Widely found in the Peruvian regions, the ‘Flame Rump’ spider has a relatively dull color during its growing years. Over the time, it becomes slightly more vibrant while developing a striking greenish-blue hue along its carapace. Its bright pink abdominal setae, is equally attractive.
Being semi-arboreal and semi-terrestrial in nature, you’re likely to find them in the barks of trees or within the crevices of rocks. These species are rare and breeding them can be quite a task.
The ‘Flame Rump Tree Spider’ is native to Peru.
Preferred natural habitat
The Flame Rump prefers living in tropical and humid areas. The temperature of their ideal habitat ranges from 24 degree Celsius to 30 degree Celsius. When the temperature gets increasingly hot, these spiders protect themselves by hiding in the crevices of the trees or the hollows of the branches and leaves. So if you’re planning to keep them as a pet, do not over-heat their terrarium.
Preferred food in the wild
Flame Rumps are casual eaters and they usually thrive on a diet of baby crickets, earthworms, and other small insects. Since they are relatively calm in nature, they wouldn’t aggressively jump on their prey. They’d rather let their prey settle before suddenly grabbing and eating them.
Although they tend to be calm, these spiders can exhibit semi-aggressive behavior when disturbed. Depending on the intensity of the disturbance, they will point their abdomen upwards while sending a solid dose of urticating hairs to their potential agitators. That being said, their bite isn’t dangerous. Other than this annoying urticating hair, there is nothing much to be afraid of.
Feeding as a pet
If you’re planning to adopt a Flame Rump as your pet, start feeding pinhead crickets to your spiderlings. As you do this, make sure the head of the crickets are crushed, since their slings can otherwise hurt your baby spider. Once they start growing up, introduce bigger crickets and earthworms in their diet. Typically, the Flame Rump needs their meal of crickets and other insects at least five times a week.

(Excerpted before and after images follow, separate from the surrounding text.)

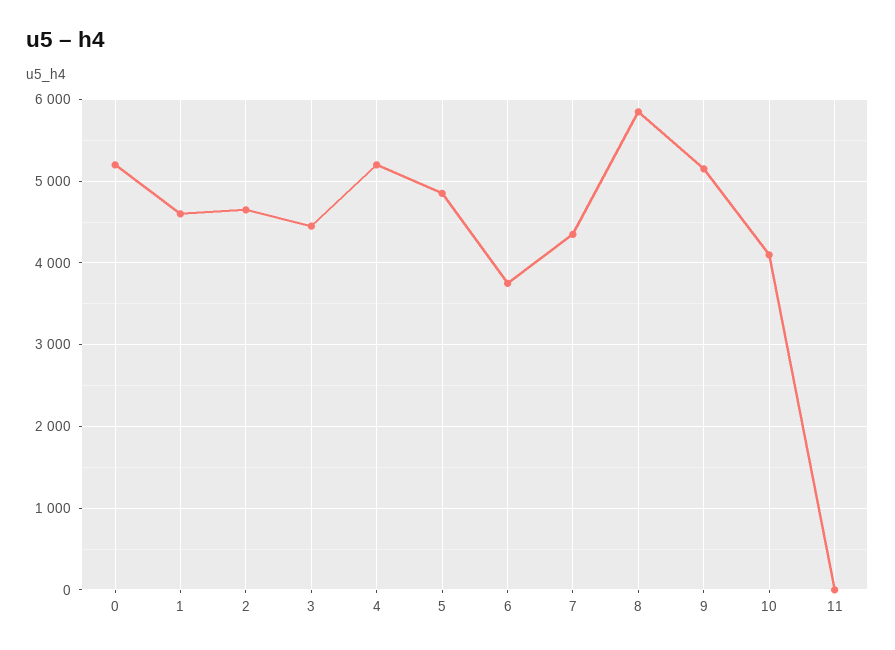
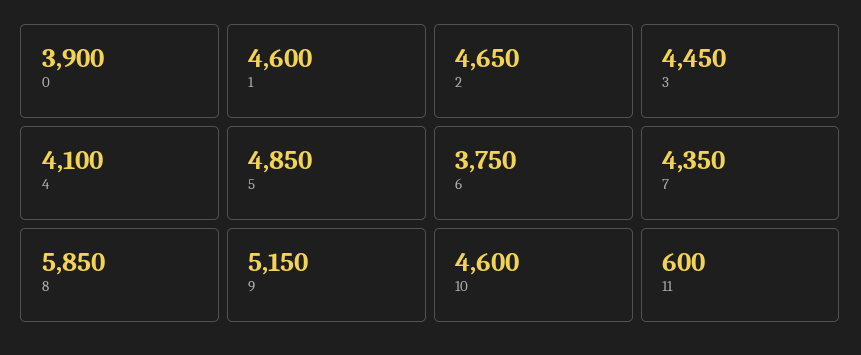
  {
-   "0": 5200,
+   "0": 3900,
    "1": 4600,
    "2": 4650,
    "3": 4450,
-   "4": 5200,
+   "4": 4100,
    "5": 4850,
    "6": 3750,
    "7": 4350,
    "8": 5850,
    "9": 5150,
-   "10": 4100,
+   "10": 4600,
-   "11": 0
+   "11": 600
  }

Lifespan both male and female
While the male species tend to live for only 3-4 years, the females can survive up to 15 years in captivity.
Pet enclosure type
Since these spiders are semi-arboreal in nature, you’d ideally need an enclosure which is not just tall, but also equally wide. In most cases, an enclosure of 18 inches (height) and 12 inches (length) will suffice. Making the enclosure big and wide will allow the species to freely roam about without any possible obstruction. Since they tend to burrow a little, you can keep a small bark or a twig along with ample amounts of water.

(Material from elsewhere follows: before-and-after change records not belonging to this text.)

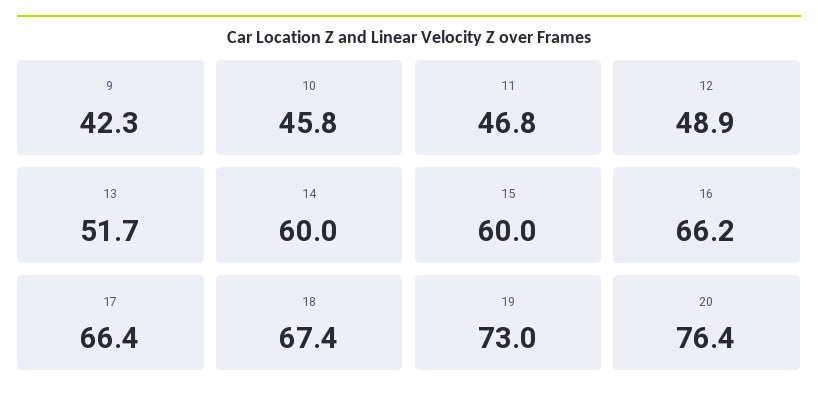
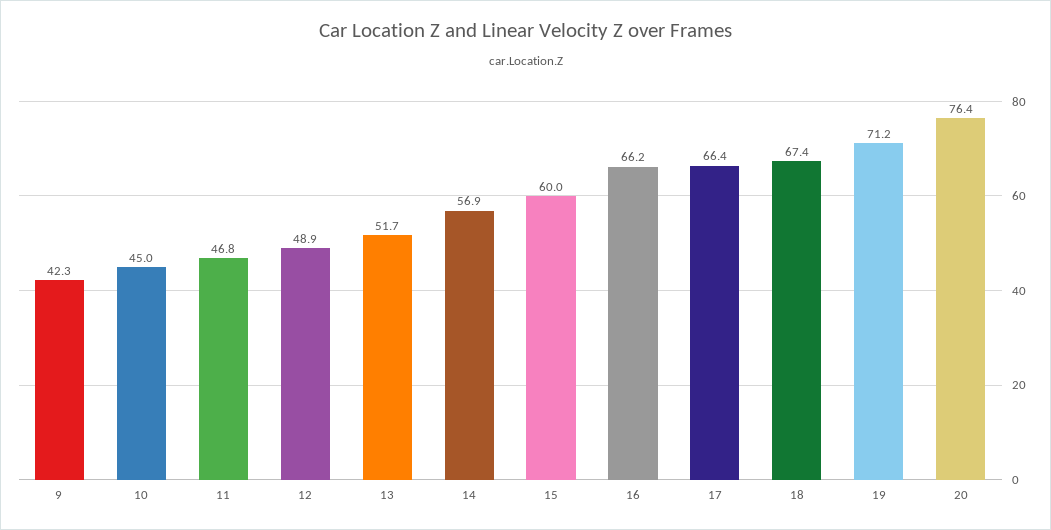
  {
    "9": 42.3,
-   "10": 45.8,
+   "10": 45,
    "11": 46.8,
    "12": 48.9,
    "13": 51.7,
-   "14": 60,
+   "14": 56.9,
    "15": 60,
    "16": 66.2,
    "17": 66.4,
    "18": 67.4,
-   "19": 73,
+   "19": 71.2,
    "20": 76.4
  }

Pet enclosure habitat layout
You’d need at least three inches of substrate in your vial and around four inches in the terrarium. You can always make this substrate with damp coconut fiber. Alternatively, you can also use a concoction of peat moss and vermiculite. In either case, make sure the temperature is within 21 degree Celsius to 28 degree Celsius along with humidity of around 60%. You can lower the temperature by one or two degrees during the night.
Mating / reproducing
Mating a Flame Rump Tree Spider isn’t the easiest task, and it often takes a lot of time. So make sure you’re patient enough during the entire process. When you first introduce the male in the vial of the female, he’d typically exhibit a cautious disposition. Don’t lose your cool and let him settle him for a while. Also, when you’re ‘actually’ pairing the duo, try doing that in a calm environment with little to no vibrations. This will keep both the parties completely focused and undistracted.
You can start breeding around four to six weeks after your female spider has molted. In case she happens to molt in the middle of the pairing and her cocoon, there’s a high possibility for the eggs to be unfertilized.

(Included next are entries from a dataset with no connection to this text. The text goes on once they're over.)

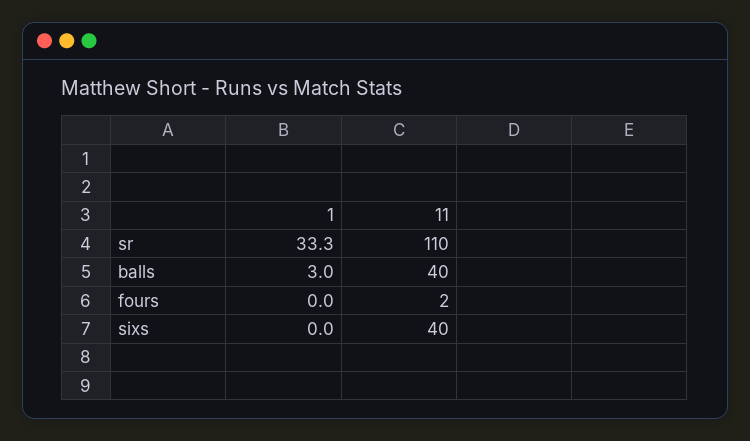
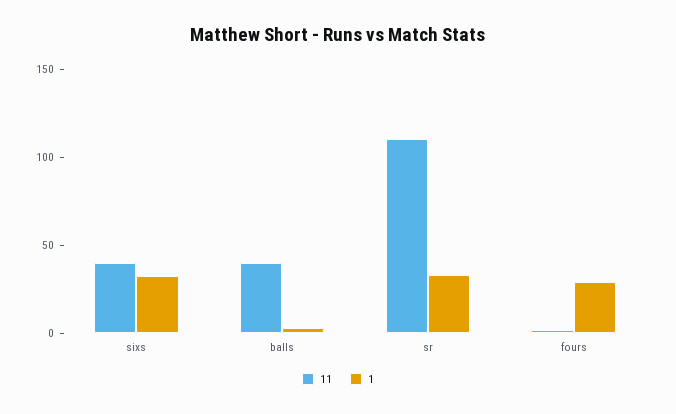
  {
    "1": {
      "sr": 33.3,
      "balls": 3,
-     "fours": 0,
+     "fours": 30,
-     "sixs": 0
+     "sixs": 30
    },
    "11": {
      "sr": 110,
      "balls": 40,
      "fours": 2,
      "sixs": 40
    }
  }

Once they’re done with the mating, separate the male and female species with a pair of tweezers. Do this immediately after they’ve mated. The female usually starts making her cocoon, within 1-3 months of mating. If you see the eggs, store them at a humidity of 70% and a temperature ranging between 24 degrees Celsius to 29 degrees Celsius.
These spiders grow at an incredibly fast rate. Within just two years your female Flame Rump can reach a size of 4.5 to 5.5 cm. The males, on the other hand, range around 3 to 5 centimeters.